§ **Requirement**: Output every entry below word for word, without its pictures.

(Extracted page text data)
######

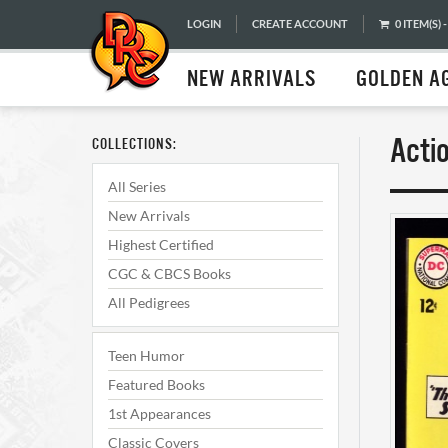
LOGIN
CREATE ACCOUNT
0 ITEM(S) -
NEW ARRIVALS
GOLDEN A
Acti
COLLECTIONS:
All Series
New Arrivals
Highest Certified
CGC & CBCS Books
All Pedigrees
Teen Humor
Featured Books
1st Appearances
Classic Covers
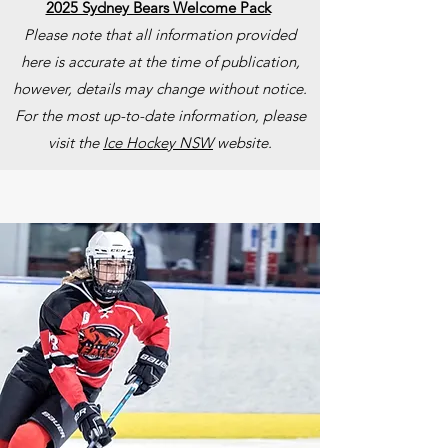
2025 Sydney Bears Welcome Pack
Please note that all information provided
here is accurate at the time of publication,
however, details may change without notice.
For the most up-to-date information, please
visit the
Ice Hockey NSW
website.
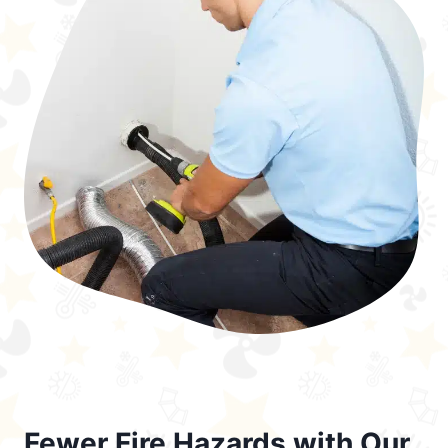
Fewer Fire Hazards with Our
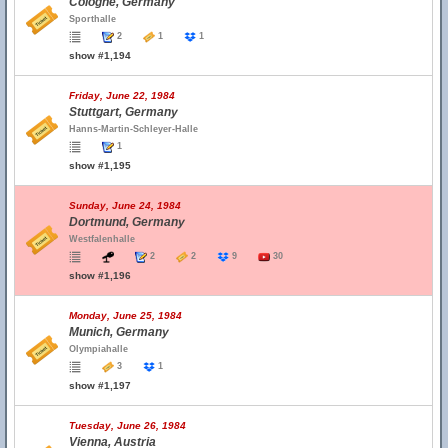
Cologne, Germany
Sporthalle
2
1
1
show #1,194
Friday, June 22, 1984
Stuttgart, Germany
Hanns-Martin-Schleyer-Halle
1
show #1,195
Sunday, June 24, 1984
Dortmund, Germany
Westfalenhalle
2
2
9
30
show #1,196
Monday, June 25, 1984
Munich, Germany
Olympiahalle
3
1
show #1,197
Tuesday, June 26, 1984
Vienna, Austria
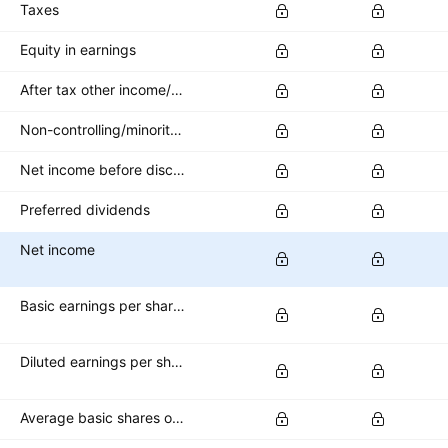
Taxes
Equity in earnings
After tax other income/expense
Non-controlling/minority interest
Net income before discontinued operations
Preferred dividends
Net income
Basic earnings per share (basic EPS)
Diluted earnings per share (diluted EPS)
Average basic shares outstanding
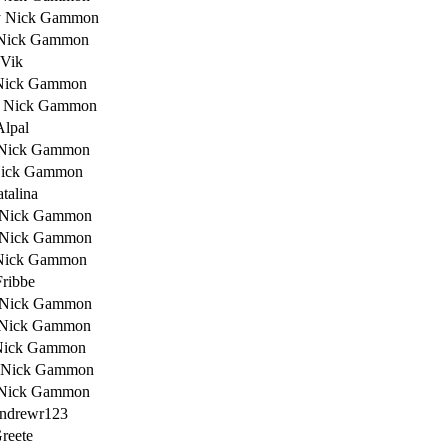
y Nick Gammon
Nick Gammon
 Vik
Nick Gammon
 Nick Gammon
Alpal
 Nick Gammon
Nick Gammon
talina
 Nick Gammon
 Nick Gammon
Nick Gammon
Fribbe
 Nick Gammon
 Nick Gammon
Nick Gammon
 Nick Gammon
 Nick Gammon
ndrewr123
reete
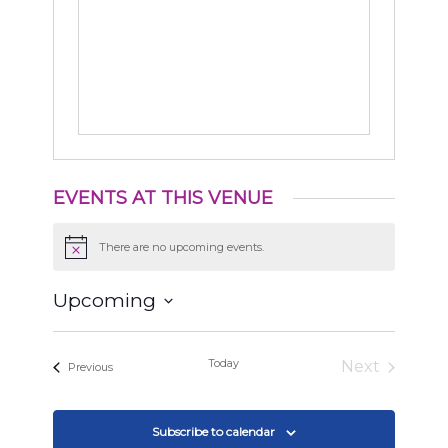
EVENTS AT THIS VENUE
There are no upcoming events.
Notice
Upcoming
Select
date.
Today
Next
Events
Previous
Events
Subscribe to calendar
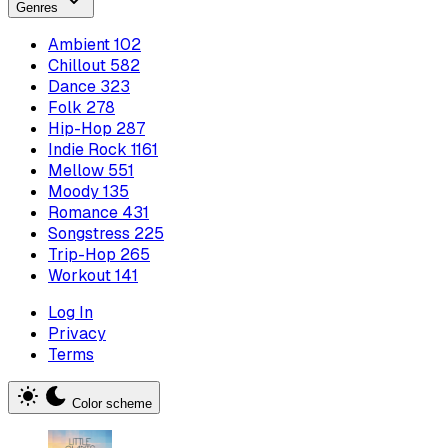
Genres
Ambient
102
Chillout
582
Dance
323
Folk
278
Hip-Hop
287
Indie Rock
1161
Mellow
551
Moody
135
Romance
431
Songstress
225
Trip-Hop
265
Workout
141
Log In
Privacy
Terms
Color scheme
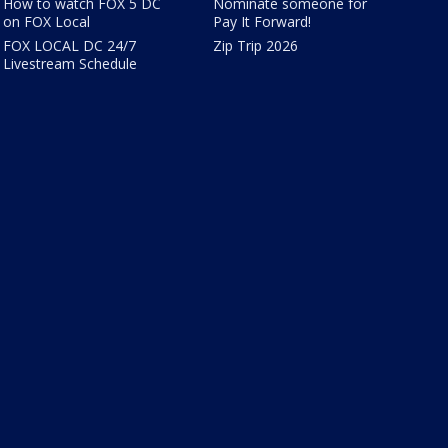
How to watch FOX 5 DC
Nominate someone for
on FOX Local
Pay It Forward!
FOX LOCAL DC 24/7
Zip Trip 2026
Livestream Schedule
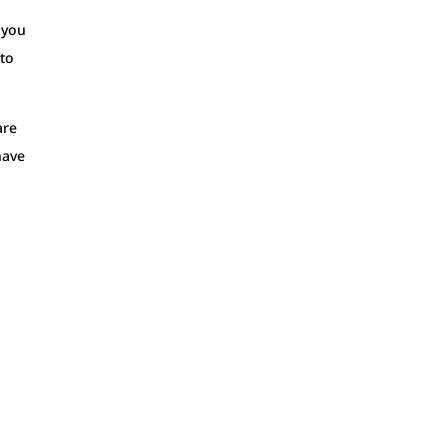
f you
 to
are
have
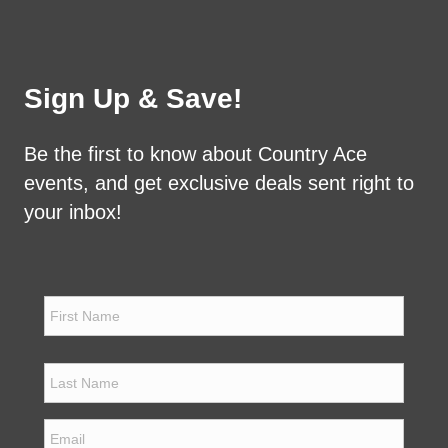
Sign Up & Save!
Be the first to know about Country Ace
events, and get exclusive deals sent right to
your inbox!
N
a
m
e
First
*
Last
E
m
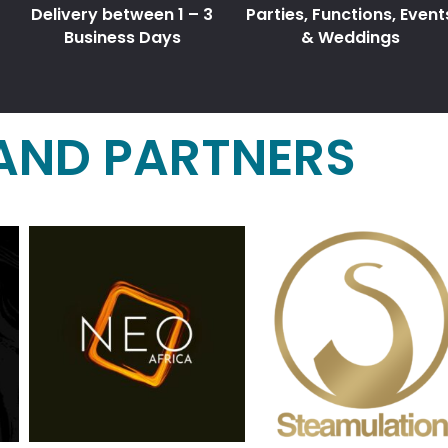
Delivery between 1 – 3
Parties, Functions, Event
Business Days
& Weddings
AND PARTNERS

######

§ **Answer to the exercise**:
LOGIN
CREATE ACCOUNT
0 ITEM(S) -
NEW ARRIVALS
GOLDEN A
Acti
COLLECTIONS:
All Series
New Arrivals
Highest Certified
CGC & CBCS Books
All Pedigrees
Teen Humor
Featured Books
1st Appearances
Classic Covers
2025 Sydney Bears Welcome Pack
Please note that all information provided
here is accurate at the time of publication,
however, details may change without notice.
For the most up-to-date information, please
visit the
Ice Hockey NSW
website.
Fewer Fire Hazards with Our
Cologne, Germany
Sporthalle
2
1
1
show #1,194
Friday, June 22, 1984
Stuttgart, Germany
Hanns-Martin-Schleyer-Halle
1
show #1,195
Sunday, June 24, 1984
Dortmund, Germany
Westfalenhalle
2
2
9
30
show #1,196
Monday, June 25, 1984
Munich, Germany
Olympiahalle
3
1
show #1,197
Tuesday, June 26, 1984
Vienna, Austria
Taxes
Equity in earnings
After tax other income/expense
Non-controlling/minority interest
Net income before discontinued operations
Preferred dividends
Net income
Basic earnings per share (basic EPS)
Diluted earnings per share (diluted EPS)
Average basic shares outstanding
y Nick Gammon
Nick Gammon
 Vik
Nick Gammon
 Nick Gammon
Alpal
 Nick Gammon
Nick Gammon
talina
 Nick Gammon
 Nick Gammon
Nick Gammon
Fribbe
 Nick Gammon
 Nick Gammon
Nick Gammon
 Nick Gammon
 Nick Gammon
ndrewr123
reete
EVENTS AT THIS VENUE
There are no upcoming events.
Notice
Upcoming
Select
date.
Today
Next
Events
Previous
Events
Subscribe to calendar
Genres
Ambient
102
Chillout
582
Dance
323
Folk
278
Hip-Hop
287
Indie Rock
1161
Mellow
551
Moody
135
Romance
431
Songstress
225
Trip-Hop
265
Workout
141
Log In
Privacy
Terms
Color scheme
How to watch FOX 5 DC
Nominate someone for
on FOX Local
Pay It Forward!
FOX LOCAL DC 24/7
Zip Trip 2026
Livestream Schedule
f you
 to
are
have
Sign Up & Save!
Be the first to know about Country Ace
events, and get exclusive deals sent right to
your inbox!
N
a
m
e
First
*
Last
E
m
Delivery between 1 – 3
Parties, Functions, Event
Business Days
& Weddings
AND PARTNERS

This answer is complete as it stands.